How can you write a program to calculate a word count that produces these results?

Apple = 3
Banana = 2
Melon = 1

Since the file parts are separated in different machines, we cannot just count the words directly. We need MapReduce. Let's take a look at the following diagram, where file parts are mapped, shuffled, and lastly reduced to get the final result:

Figure 1.12 – MapReduce step diagram

There are four main steps in the diagram:

Map: Add to each individual record a static value of 1. This will transform the word into a key-value pair when the value is always 1.
Shuffle: At this point, we need to move the fruit words between machines. We want to group each word and store it in the same machine for each group.
Reduce: Because each fruit group is already in the same machine, we can count them together. The Reduce step will sum up the static value 1 to produce the count results.
Result: Store the final results back in the single machine.

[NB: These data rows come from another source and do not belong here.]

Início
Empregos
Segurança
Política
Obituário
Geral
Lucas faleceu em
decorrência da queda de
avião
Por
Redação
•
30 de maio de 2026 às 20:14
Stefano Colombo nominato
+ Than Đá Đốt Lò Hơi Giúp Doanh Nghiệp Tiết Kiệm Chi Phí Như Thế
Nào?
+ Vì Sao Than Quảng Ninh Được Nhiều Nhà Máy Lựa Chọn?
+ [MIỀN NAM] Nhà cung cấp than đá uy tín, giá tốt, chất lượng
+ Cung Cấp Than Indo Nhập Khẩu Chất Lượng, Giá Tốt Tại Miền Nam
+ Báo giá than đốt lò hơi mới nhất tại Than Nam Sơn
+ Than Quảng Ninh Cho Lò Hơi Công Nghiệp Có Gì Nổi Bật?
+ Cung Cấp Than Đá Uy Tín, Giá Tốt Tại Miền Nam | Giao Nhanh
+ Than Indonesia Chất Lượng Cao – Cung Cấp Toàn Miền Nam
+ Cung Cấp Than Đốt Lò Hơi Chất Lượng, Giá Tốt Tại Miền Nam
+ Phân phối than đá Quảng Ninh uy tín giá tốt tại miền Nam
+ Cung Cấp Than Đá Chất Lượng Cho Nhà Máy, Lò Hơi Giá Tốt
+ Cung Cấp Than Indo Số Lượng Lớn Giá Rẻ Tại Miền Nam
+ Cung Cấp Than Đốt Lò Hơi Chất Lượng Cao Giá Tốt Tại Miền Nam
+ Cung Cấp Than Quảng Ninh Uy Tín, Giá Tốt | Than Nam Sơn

The key idea here is to process any possible process in a distributed manner. Looking back at the diagram, you can imagine each box on each step is a different machine.

Each step, Map, Shuffle, and Reduce, always maintains three parallel boxes. What does this mean? It means that the processes happened in parallel on three machines. This paradigm is different from calculating all processes in a single machine. For example, we can simply download all the file parts into a pandas DataFrame in Python and do a count using the pandas DataFrame. In this case, the process will happen in one machine.

MapReduce is a complex concept. The concept is explained in a 13-page-long document by Google. You can find the document easily on the public internet. In this book, I haven't added much deeper explanation about MapReduce. In most cases, you don't need to really think about it; for example, if in a later chapter you use BigQuery to process 1 PB of data, you will only need to run a SQL query and BigQuery will process it in a distributed manner in the background.

As a matter of fact, all technologies in GCP that we will use in this book are highly scalable and without question able to handle big data out of the box. But understanding the underlying concepts helps you as a data engineer in many ways, for example, choosing the right technologies, designing data pipeline architecture, troubleshooting, and improving performance.